La determinazione dell’inizio dell’attività punibile è un aspetto problematico della disciplina: quanto + la soglia della punibilità arretra, tanto + vi è il rischio di far rientrare nella sfera del penalmente rilevante, comportamenti innocui o meri propositi delittuosi; mentre spostando eccessivamente in avanti il discrimine tra punibile e non , si va incontro al rischio di frustrare le esigenze preventive che l’istituto stesso del tentativo deve soddisfare.
Il codice Zanardelli del 1889, identificava il tentativo col cominciamento dell’esecuzione del delitto programmato, per ci erano penalmente irrilevanti tutti gli atti preparatori, in quanto atti non ancora aggressivi del bene giuridico.
Per risolvere il problema tra atti preparatori e atti esecutivi, sono stati via via proposti diversi criteri, ma nessuno in grado di pervenire a risultati applicativi sempre soddisfacenti:
- Criterio della univocità, secondo cui si definiscono preparatori tutti gli atti che ancorché idonei rispetto alla commissione del reato, siano contrassegnati da una perdurante equivocità; sono esecutivi gli atti univoci.
- Criterio dell’aggressione, secondo ci sono preparatori tutti gli atti che rimangono nella sfera del soggetto attivo; esecutivi, invece, quelli che riescono a invadere la sfera del soggetto passivo. Tale criterio risulta troppo generico e poi la sfera del soggetto passivo manca nell’ambito dei reati a soggetto passivo pubblico o indeterminato.

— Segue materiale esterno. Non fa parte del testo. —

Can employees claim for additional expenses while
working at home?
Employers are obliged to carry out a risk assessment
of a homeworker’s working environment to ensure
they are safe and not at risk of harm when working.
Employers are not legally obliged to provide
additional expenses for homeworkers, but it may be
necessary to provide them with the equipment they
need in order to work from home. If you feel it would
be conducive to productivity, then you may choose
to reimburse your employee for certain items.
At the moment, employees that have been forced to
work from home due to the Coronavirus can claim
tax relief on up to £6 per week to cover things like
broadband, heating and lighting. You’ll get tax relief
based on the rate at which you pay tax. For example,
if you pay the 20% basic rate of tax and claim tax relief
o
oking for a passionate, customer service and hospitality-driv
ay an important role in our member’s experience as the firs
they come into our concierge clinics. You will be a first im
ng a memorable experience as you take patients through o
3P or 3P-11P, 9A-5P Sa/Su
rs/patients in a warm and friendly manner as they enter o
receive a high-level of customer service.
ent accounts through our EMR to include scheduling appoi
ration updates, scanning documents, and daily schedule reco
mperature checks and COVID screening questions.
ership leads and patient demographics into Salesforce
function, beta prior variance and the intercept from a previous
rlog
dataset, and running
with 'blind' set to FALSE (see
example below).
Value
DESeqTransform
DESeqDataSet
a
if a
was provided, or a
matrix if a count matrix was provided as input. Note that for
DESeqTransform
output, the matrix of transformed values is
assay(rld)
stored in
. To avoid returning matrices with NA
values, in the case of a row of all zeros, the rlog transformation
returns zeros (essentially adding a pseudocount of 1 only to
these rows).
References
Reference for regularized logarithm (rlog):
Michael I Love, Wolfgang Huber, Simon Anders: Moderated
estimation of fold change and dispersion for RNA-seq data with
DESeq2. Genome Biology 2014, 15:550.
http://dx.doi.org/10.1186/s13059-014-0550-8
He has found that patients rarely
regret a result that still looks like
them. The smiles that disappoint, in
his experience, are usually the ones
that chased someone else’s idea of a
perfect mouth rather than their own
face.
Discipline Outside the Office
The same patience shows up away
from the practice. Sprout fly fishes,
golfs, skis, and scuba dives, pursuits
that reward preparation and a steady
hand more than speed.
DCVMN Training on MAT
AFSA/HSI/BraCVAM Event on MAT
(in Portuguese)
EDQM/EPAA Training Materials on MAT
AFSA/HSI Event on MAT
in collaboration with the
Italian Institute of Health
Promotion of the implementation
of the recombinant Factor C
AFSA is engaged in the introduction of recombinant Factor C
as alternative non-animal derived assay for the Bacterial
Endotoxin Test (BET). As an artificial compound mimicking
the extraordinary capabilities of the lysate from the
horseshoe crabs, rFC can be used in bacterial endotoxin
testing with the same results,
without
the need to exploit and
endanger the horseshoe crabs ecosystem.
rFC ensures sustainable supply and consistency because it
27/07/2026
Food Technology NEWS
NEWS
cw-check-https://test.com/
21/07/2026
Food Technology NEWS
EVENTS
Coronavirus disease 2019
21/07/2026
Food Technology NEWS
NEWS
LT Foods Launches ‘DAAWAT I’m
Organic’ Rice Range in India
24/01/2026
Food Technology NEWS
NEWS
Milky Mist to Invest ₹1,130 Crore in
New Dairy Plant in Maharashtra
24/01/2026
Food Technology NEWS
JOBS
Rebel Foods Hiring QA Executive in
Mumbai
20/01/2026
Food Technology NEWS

- Criterio dell’azione tipica, secondo cui sono esecutivi solo gli atti che danno inizio all’esecuzione della condotta descritta dalla fattispecie di parte speciale. Tale teoria detta “teoria formale oggettiva”, restringe troppo l’ambito della punibilità del tentativo, e poi con riferimento ai reati causali (es. omicidio) non è agevole individuare quando ha avuto inizio l’azione tipica.
- Per rimediare agli inconvenienti della teoria della tipicità, è stata elaborata la teoria materiale oggettiva, secondo cui sono attratti nell’ambito della punibilità a titolo di tentativo, anche gli atti prossimi o contigui a quelli tipici, ovvero gli atti strettamente connessi e coerenti rispetto a quelli tipici. Questa teoria però, risulta di difficile applicazione nell’ambito dei reati causalmente orientati come l’omicidio.
L’esigenza di superare le difficoltà connesse a tale distinzione, ha indotto il legislatore ad abbandonare il tradizionale criterio dell’inizio dell’esecuzione, l’art. 56 infatti, dispone “ chi compie atti idonei, diretti in modo non equivoco a commettere un delitto, risponde di delitto tentato, se l’azione non si compie o l’evento non si verifica”. L’attuale definizione codicistica fa leva sul duplice requisito dell’idoneità e univocità degli atti.